La Fiom insiste: troppi brogli. E si prepara la fronda a Epifani

L’ala ostile al segretario accusa: i dati sono molto diversi da quelli diffusi, le nostre ragioni non hanno avuto spazio

La Fiom insiste: troppi brogli. E si prepara la fronda a Epifani
Roma - Protocollo promosso dal complesso dei votanti e bocciato nelle grandi fabbriche del Paese. Soprattutto nelle roccheforti operaie, luoghi simbolo come la Fiat Mirafiori. Che - paradosso rilevato da Giorgio Airaudo, leader della Fiom torinese schierato con il «no» - è «una fabbrica che sta bene, che è stata rilanciata, e che nei prossimi mesi tornerà ad assumere».

Ieri a urne ancora aperte sono cominciate a piovere i risultati del referendum tra lavoratori, pensionati e lavoratori atipici sull’intesa raggiunta da governo e parti sociali il 23 luglio. All’inizio quelli diffusi da Rifondazione comunista. Già in mattinata il responsabile economia del Prc Maurizio Zipponi annunciava - tra le proteste dei colleghi di coalizione e, soprattutto, dei sindacati - che «dove pulsa il lavoro, nella grande e media industria» stava prevalendo il no; «un messaggio a Prodi». Poi sono arrivati i numeri della Fiom-Cgil relativi ai metalmeccanici. Infine quelli quasi ufficiali delle segreterie confederali, costrette a interrompere un flusso di informazioni che stava andando in una direzione indesiderata.

All’inizio i sì erano dati all’82 per cento. Poi tra il 70 e l’80 per cento. Comunque una vittoria «netta e al di là delle aspettative», hanno commentato insieme i segretari generali di Cgil, Cisl e Uil Guglielmo Epifani, Raffaele Bonanni e Luigi Angeletti. Dati «fasulli», hanno ribattuto i sostenitori del no. Quel risultato, ha spiegato Giorgio Cremaschi di Rete 28 aprile, componente della sinistra Cgil, è «ottenuto sommando solo le aziende dove ha vinto il sì».
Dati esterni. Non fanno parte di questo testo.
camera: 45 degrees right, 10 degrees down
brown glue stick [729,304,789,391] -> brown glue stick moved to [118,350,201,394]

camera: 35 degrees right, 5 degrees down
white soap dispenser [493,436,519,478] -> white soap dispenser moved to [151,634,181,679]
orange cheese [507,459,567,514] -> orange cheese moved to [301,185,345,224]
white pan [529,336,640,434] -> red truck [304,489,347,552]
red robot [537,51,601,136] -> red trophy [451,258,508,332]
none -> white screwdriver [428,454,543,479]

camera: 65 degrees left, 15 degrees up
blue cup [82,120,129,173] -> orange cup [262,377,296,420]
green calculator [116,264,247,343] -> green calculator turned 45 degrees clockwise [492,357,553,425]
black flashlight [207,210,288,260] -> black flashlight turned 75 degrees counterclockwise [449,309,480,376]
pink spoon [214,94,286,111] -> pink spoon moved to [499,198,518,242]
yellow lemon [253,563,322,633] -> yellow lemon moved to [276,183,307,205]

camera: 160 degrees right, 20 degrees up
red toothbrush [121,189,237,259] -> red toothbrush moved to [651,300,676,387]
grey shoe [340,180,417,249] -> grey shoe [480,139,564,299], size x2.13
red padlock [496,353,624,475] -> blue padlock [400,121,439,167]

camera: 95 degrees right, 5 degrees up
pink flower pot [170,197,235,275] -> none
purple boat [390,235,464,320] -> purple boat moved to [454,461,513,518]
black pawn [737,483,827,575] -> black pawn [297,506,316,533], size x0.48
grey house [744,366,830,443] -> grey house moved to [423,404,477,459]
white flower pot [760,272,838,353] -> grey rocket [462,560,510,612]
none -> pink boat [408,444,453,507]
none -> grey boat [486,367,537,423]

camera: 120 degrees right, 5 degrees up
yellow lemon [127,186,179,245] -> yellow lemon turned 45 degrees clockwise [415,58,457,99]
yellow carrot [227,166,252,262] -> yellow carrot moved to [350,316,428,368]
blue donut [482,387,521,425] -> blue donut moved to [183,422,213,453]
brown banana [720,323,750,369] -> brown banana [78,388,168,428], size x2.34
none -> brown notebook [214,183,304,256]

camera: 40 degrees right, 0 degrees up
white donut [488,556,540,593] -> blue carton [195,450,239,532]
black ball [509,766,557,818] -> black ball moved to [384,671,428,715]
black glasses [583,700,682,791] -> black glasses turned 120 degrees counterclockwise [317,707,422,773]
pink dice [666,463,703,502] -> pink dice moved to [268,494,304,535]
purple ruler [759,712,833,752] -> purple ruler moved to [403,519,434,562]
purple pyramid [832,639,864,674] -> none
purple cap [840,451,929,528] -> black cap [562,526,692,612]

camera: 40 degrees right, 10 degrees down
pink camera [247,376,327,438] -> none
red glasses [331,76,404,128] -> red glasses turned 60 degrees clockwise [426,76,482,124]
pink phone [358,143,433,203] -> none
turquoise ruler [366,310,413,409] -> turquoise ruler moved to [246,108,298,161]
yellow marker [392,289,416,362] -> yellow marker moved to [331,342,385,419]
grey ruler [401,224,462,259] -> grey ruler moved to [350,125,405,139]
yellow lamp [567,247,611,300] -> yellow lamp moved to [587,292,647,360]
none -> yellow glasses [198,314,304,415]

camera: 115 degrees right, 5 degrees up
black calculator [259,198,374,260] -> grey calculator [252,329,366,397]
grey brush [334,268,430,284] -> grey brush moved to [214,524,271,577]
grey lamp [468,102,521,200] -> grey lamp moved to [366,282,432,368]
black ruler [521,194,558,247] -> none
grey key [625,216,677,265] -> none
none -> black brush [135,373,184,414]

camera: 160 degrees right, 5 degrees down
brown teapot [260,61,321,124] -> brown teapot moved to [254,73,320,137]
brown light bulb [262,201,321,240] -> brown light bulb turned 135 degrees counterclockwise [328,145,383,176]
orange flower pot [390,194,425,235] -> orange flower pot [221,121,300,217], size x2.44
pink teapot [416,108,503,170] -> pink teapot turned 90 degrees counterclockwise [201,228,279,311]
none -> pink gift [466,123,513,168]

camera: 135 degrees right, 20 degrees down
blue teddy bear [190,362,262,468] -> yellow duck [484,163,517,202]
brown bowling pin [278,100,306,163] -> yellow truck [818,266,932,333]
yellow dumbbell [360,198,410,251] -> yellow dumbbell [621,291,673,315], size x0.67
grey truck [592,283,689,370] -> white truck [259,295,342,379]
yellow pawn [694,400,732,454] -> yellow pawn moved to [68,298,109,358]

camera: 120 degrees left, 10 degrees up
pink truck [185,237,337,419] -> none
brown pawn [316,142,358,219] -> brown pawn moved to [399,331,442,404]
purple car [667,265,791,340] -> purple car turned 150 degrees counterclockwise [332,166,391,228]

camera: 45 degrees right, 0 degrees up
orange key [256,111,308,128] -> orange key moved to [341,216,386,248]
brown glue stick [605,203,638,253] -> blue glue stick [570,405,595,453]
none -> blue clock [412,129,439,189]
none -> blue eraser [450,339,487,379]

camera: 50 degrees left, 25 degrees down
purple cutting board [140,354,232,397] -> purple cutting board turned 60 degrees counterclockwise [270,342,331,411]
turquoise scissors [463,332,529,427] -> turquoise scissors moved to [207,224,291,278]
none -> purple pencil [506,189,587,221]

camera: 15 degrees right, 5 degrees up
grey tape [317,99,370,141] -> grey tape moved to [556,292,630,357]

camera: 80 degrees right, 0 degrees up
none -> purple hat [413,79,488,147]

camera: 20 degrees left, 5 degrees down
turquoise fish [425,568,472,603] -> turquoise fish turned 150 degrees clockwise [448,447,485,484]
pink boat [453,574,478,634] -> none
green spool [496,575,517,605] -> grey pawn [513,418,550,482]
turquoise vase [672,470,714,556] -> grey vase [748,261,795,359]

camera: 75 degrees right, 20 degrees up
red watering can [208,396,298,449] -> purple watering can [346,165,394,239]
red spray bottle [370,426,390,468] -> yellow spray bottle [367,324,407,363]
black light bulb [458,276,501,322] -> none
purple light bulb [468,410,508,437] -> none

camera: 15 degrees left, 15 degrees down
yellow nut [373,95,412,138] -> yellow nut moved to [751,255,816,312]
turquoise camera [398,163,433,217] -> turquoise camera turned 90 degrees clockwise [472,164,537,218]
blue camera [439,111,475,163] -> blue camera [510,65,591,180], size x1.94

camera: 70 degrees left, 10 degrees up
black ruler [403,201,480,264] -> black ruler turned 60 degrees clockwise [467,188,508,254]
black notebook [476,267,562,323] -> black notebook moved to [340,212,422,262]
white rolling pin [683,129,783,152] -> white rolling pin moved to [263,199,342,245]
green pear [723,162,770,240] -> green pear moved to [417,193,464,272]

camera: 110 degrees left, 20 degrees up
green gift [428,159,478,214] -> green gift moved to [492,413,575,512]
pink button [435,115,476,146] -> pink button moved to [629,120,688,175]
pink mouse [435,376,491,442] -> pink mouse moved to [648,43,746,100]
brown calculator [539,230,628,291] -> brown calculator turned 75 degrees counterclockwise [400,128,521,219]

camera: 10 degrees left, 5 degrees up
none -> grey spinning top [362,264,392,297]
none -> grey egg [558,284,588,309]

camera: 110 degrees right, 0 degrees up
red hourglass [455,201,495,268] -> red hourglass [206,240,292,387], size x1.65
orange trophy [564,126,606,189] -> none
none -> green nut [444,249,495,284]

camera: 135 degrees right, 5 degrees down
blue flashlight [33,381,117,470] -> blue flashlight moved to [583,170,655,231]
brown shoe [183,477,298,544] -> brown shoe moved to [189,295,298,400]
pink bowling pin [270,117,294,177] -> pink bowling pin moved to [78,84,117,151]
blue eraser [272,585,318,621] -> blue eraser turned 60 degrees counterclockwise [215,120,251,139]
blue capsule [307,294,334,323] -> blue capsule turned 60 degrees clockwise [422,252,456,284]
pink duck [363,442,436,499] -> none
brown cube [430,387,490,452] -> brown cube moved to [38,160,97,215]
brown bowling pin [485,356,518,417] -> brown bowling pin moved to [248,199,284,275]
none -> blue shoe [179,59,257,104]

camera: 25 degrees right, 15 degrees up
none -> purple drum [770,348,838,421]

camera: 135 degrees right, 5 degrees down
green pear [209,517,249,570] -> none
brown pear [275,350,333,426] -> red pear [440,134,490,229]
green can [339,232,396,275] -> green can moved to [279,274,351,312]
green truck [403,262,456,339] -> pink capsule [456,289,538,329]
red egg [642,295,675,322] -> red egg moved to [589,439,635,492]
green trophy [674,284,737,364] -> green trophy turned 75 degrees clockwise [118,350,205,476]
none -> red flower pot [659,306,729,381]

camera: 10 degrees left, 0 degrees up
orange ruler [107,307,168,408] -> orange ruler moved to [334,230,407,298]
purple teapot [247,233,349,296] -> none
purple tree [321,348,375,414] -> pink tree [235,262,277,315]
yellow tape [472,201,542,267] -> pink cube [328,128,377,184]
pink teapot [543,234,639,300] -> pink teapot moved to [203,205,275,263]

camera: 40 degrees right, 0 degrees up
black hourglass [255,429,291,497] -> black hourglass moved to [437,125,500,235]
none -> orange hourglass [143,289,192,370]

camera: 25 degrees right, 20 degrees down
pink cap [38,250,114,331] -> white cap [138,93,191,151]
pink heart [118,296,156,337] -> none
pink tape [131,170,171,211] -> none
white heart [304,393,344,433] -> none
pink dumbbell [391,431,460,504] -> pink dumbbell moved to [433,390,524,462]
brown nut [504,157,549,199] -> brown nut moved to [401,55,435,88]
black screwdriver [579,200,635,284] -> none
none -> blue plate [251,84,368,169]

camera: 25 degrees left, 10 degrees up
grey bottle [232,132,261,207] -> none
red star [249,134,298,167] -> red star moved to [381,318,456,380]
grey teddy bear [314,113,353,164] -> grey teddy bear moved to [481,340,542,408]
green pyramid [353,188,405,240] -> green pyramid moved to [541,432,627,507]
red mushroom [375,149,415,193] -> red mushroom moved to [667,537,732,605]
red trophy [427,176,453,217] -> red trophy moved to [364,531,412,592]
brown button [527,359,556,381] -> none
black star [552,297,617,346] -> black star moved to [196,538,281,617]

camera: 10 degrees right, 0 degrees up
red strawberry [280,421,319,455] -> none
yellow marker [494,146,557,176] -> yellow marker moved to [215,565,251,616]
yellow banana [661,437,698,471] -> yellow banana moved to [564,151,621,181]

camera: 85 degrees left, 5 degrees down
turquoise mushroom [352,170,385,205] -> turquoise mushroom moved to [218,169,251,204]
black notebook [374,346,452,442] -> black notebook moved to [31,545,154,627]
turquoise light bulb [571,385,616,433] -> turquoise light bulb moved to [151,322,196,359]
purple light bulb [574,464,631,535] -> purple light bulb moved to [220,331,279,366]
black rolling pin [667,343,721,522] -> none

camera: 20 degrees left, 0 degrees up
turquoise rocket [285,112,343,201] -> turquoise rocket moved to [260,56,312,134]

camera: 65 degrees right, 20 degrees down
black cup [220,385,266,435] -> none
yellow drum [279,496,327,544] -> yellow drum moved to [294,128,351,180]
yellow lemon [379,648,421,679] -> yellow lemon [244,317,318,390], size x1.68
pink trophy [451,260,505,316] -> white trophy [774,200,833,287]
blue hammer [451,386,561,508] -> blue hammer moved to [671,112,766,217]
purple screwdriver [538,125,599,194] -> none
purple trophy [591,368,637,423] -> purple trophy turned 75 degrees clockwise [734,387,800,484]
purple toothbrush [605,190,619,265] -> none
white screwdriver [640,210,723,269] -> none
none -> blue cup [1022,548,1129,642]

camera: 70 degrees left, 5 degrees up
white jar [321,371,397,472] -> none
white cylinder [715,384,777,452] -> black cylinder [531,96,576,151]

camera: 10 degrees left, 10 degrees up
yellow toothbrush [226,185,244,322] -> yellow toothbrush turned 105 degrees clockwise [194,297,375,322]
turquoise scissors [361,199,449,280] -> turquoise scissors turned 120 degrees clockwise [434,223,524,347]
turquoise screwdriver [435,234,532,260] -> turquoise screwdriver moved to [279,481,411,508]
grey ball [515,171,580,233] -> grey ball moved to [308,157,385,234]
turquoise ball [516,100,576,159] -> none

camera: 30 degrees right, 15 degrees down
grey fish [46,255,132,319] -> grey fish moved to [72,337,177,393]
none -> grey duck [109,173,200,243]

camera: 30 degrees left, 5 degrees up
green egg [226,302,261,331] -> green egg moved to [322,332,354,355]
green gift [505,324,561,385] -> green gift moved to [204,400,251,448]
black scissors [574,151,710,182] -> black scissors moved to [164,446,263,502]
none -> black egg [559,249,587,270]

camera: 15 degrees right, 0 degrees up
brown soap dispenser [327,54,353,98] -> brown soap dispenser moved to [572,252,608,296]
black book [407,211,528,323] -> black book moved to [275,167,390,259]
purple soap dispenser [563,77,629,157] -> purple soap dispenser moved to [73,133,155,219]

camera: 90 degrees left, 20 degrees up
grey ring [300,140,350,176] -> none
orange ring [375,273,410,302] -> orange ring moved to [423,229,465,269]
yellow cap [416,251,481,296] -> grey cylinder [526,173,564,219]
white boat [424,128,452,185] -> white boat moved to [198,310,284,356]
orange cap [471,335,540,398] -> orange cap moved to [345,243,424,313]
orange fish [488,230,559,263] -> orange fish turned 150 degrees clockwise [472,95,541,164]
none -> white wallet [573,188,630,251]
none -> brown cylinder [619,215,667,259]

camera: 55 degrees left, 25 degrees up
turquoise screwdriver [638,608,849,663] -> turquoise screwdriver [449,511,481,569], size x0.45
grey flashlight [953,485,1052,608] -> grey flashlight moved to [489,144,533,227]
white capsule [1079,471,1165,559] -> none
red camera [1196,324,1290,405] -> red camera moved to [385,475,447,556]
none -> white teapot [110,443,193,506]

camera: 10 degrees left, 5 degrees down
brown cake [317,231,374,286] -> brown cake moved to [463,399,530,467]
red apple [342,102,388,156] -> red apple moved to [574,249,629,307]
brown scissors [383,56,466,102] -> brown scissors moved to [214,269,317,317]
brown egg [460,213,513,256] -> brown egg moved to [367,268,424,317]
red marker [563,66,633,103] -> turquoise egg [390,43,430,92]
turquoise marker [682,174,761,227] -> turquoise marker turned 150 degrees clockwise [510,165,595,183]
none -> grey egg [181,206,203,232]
A non far tornare i conti sono i primi risultati arrivati dalle fabbriche. Sicura la vittoria dei no in tutti gli stabilimenti Fiat con percentuali che vanno dall’80 per cento di Mirafiori e Cassino all’85 per cento di Melfi fino addirittura al 92 per cento di Pomigliano d’Arco. No anche all’Ansaldo (67 per cento), Fincantieri di Napoli (91 per cento) e l’Electrolux (80 per cento). Risultati bilanciati da qualche sì al Protocollo come quelli dell’Ilva di Taranto (oltre il 70 per cento), della Tissenkrupp di Terni (79 per cento di sì) e del Nuovo Pignone (79 per cento). Nel complesso, secondo la Fiom tra le 484.507 tute blu che hanno votato, i no hanno raggiunto il 53 per cento dei consensi. Stima che contraddice quanto annunciato da Epifani, Bonanni e Angeletti e cioè una «netta vittoria del sì» al referendum sul welfare «anche tra gli operai».

Ma a fare arrabbiare Cremaschi - che ieri si è fatto portavoce di chi contesta la consultazione e chiede addirittura che si ripeta il voto - è il risultato tra i pensionati: il 73 per cento. La categoria dalla quale tutti si aspettavano il sostegno decisivo al sì, secondo i dati ufficiali, avrebbe approvato l’intesa ispirata dal ministro del Lavoro Cesare Damiano con una percentuale inferiore alla media.

«Impossibile», argomenta Cremaschi, sicuro che la ragione di un eventuale vittoria netta dei sì vada cercata altrove. E cioè in una «zona grigia» determinata dal voto esterno ai luoghi di lavoro nei quali, per inesperienza o assenza di regole, si sono verificate irregolarità.

Accanto al no dei Cipputi, ci sono i sì arrivati da intere categorie. In particolare quello degli statali dove il protocollo è stato approvato con circa il 73 per cento dei consensi. E c’è stato un boom dell’affluenza negli ultimi due giorni di voto. Cioè subito dopo - commenta un leader della Funzione pubblica - la denuncia di brogli da parte di Marco Rizzo. Ma è probabile che statali e dipendenti degli enti pubblici si siano convinti, più che per il contenuto del Protocollo, per le concessioni fatte con la finanziaria, in particolare per quanto riguarda la assunzione a tempo indeterminato dei precari. E non è un caso che il sì abbia vinto anche nelle società di servizi agli enti pubblici.